[INFORMATION GIVEN]
● ● ● ●

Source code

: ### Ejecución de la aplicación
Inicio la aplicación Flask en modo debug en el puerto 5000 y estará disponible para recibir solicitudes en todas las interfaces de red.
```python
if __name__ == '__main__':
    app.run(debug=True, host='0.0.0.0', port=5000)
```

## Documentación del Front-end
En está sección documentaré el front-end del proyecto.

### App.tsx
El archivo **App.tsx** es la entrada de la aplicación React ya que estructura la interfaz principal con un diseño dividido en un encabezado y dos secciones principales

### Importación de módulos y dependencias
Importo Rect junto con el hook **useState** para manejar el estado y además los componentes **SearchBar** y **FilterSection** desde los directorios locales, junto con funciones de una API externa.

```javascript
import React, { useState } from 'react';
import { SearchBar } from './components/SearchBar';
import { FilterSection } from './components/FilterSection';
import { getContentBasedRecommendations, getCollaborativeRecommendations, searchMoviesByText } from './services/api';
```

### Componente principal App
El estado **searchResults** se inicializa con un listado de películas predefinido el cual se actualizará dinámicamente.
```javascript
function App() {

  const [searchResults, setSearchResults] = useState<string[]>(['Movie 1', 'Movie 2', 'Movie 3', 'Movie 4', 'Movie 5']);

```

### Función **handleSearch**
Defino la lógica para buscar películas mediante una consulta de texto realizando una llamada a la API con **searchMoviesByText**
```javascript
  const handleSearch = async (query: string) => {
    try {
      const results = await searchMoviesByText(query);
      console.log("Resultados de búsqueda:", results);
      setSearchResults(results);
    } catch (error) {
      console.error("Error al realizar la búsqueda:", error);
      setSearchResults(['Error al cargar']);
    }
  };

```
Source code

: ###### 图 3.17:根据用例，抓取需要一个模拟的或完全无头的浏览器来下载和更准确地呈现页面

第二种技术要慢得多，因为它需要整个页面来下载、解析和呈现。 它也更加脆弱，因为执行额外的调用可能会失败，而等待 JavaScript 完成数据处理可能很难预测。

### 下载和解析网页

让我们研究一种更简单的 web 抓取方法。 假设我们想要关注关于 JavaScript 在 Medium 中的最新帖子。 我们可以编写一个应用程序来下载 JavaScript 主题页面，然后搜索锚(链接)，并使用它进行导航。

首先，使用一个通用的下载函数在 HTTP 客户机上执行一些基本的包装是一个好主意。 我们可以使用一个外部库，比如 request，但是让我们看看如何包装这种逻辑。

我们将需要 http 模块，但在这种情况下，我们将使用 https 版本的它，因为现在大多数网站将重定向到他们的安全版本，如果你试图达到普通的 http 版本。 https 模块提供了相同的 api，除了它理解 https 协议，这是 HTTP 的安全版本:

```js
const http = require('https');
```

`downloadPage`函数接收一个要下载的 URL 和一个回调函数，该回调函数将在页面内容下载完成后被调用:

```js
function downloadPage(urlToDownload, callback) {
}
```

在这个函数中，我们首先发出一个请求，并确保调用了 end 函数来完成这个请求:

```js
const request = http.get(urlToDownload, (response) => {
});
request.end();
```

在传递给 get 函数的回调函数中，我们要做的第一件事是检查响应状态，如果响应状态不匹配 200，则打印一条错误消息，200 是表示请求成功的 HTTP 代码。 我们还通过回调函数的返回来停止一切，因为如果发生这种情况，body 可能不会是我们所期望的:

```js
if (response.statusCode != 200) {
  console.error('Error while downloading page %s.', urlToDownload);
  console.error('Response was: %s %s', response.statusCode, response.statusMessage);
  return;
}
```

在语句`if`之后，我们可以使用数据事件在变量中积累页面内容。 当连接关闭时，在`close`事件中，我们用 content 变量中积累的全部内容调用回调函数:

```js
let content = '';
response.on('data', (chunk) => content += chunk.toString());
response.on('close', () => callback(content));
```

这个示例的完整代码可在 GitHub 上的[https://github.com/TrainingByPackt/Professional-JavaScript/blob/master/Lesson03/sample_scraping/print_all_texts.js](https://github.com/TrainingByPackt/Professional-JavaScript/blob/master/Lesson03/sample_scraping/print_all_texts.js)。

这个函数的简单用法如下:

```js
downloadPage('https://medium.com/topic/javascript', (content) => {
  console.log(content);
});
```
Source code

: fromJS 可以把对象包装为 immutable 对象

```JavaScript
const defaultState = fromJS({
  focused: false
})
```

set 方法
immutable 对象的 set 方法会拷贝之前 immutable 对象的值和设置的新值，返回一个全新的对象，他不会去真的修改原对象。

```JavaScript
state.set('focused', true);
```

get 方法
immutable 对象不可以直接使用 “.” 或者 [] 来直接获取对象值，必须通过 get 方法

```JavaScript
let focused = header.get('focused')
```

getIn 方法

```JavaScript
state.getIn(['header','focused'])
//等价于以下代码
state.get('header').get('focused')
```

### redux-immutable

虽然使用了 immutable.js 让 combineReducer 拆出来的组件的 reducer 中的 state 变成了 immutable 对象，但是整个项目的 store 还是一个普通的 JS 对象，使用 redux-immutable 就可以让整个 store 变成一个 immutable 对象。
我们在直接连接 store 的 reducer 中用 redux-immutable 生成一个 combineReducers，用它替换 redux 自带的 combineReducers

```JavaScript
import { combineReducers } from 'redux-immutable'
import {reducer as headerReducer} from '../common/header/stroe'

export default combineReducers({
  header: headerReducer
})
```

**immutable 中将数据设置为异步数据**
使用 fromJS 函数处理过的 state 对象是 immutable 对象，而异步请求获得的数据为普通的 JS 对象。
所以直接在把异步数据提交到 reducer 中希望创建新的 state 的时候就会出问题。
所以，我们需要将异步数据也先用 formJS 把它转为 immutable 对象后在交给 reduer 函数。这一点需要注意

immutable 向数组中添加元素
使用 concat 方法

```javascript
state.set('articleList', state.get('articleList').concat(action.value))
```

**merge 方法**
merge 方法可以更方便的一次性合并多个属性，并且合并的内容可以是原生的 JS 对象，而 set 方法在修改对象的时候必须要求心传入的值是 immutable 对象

● ● ● ●

[WORK ITEM] Retrieve all lines from the data that contain the string "concat".

[EXPECTED ANSWER]
使用 concat 方法
state.set('articleList', state.get('articleList').concat(action.value))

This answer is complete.